By Jennifer Ryan and Maryam Nemazee

Nouriel Roubini, the economist who predicted the global financial crisis, said the earthquake in Japan comes at the “worst time” as the country struggles to lower its budget deficit.

“This is certainly the worst thing that can happen in Japan at the worst time,” Roubini told Maryam Nemazee on Bloomberg Television’s “Countdown” in London today. “There will be fiscal stimulus to reconstruct but Japan already has a budget deficit of close to 10 percent of” gross domestic product and an aging population.

The Bank of Japan (8301) pledged to ensure financial stability after the magnitude 8.9 earthquake struck off the coast of Sendai, sparking a tsunami. Japanese stocks declined in Tokyo today. The central bank, which keeps its benchmark rate at zero, had last month said the world’s third-largest economy is set to recover from a fourth-quarter contraction.

“In the short term, when you have a shock like this” it tends to produce “a weakening of economic activity,” Roubini said. “You have a slowdown in output in the same quarter but over time, if there is a massive amount of fiscal stimulus, there could be an economic recovery over the near term.”

Japan’s economy shrank more than the government initially estimated in the fourth quarter following a slump in consumer spending and capital investment, data showed yesterday. Moody’s Investors Service lowered its outlook on Japan’s Aa2 debt rating last month on concern about the government’s ability to tackle the world’s biggest public-debt burden.
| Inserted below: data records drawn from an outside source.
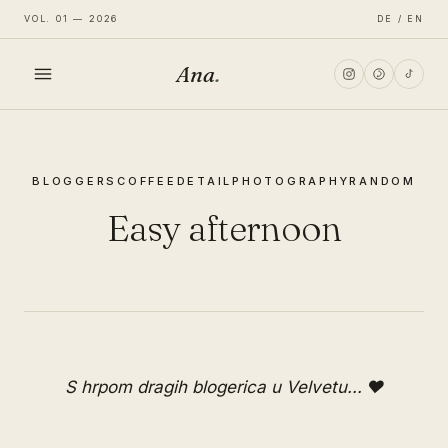
VOL. 01 — 2026
DE / EN
Ana
.
HOME
BLOGGERS
COFFEE
DETAIL
PHOTOGRAPHY
RANDOM
FASHION
Easy afternoon
LIFESTYLE
TRAVEL
S hrpom dragih blogerica u Velvetu... ♥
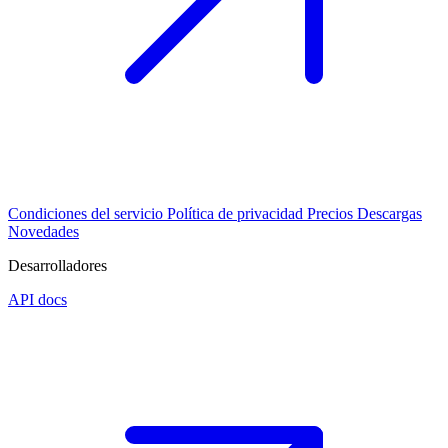
Condiciones del servicio
Política de privacidad
Precios
Descargas
Novedades
Desarrolladores
API docs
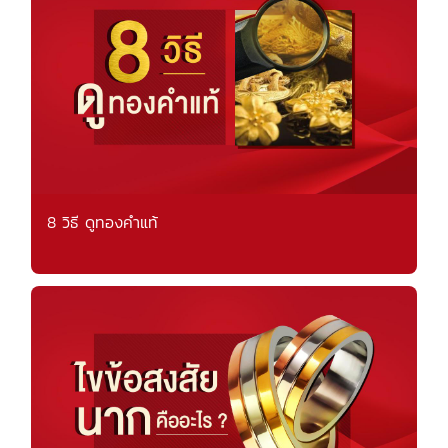
8 วิธี ดูทองคำแท้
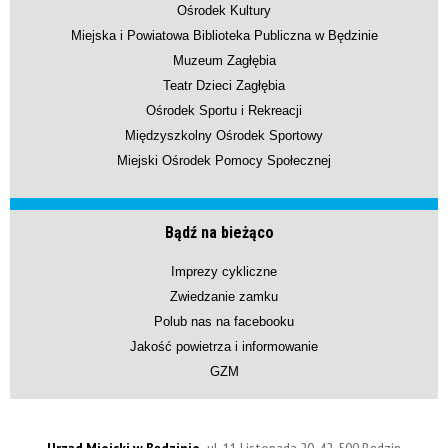
Ośrodek Kultury
Miejska i Powiatowa Biblioteka Publiczna w Będzinie
Muzeum Zagłębia
Teatr Dzieci Zagłębia
Ośrodek Sportu i Rekreacji
Międzyszkolny Ośrodek Sportowy
Miejski Ośrodek Pomocy Społecznej
Bądź na bieżąco
Imprezy cykliczne
Zwiedzanie zamku
Polub nas na facebooku
Jakość powietrza i informowanie
GZM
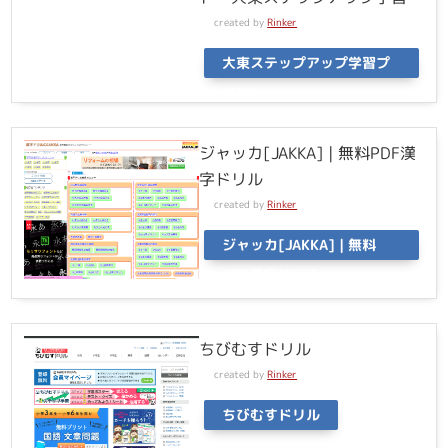
created by
Rinker
大東ステップアップ学習プ
リント
ジャッカ[JAKKA] | 無料PDF漢
字ドリル
created by
Rinker
ジャッカ[JAKKA] | 無料
PDF漢字ドリル
ちびむすドリル
created by
Rinker
ちびむすドリル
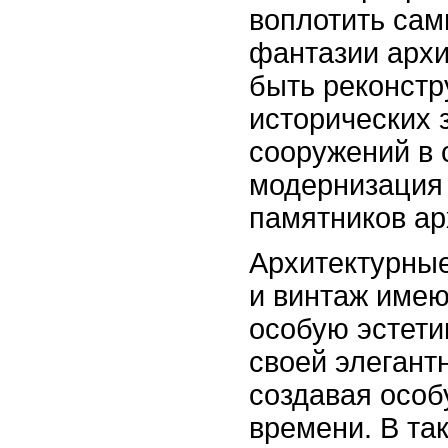
воплотить сам
фантазии архи
быть реконстр
исторических 
сооружений в 
модернизация
памятников ар
Архитектурные
и винтаж имею
особую эстети
своей элегант
создавая осо
времени. В та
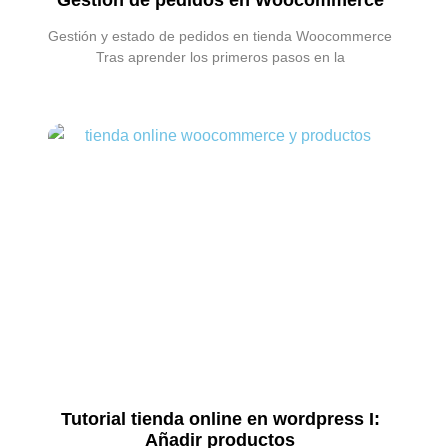
Gestión y estado de pedidos en tienda Woocommerce
Tras aprender los primeros pasos en la
Tutorial tienda online en wordpress I:
Añadir productos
Japan’s Ministry of Finance said it’s too soon to gauge the economic impact of the earthquake that caused damage across the country’s east coast. Roubini said that “it looks like a very serious earthquake.” The MSCI Asia Pacific Index dropped as much as 1.8 percent today.

“Certainly it is a negative for their stock market given that it is a destruction of wealth,” said Roubini, who is also co-founder of Roubini Global Economics LLC. “Also the effects on confidence are going to be significant.”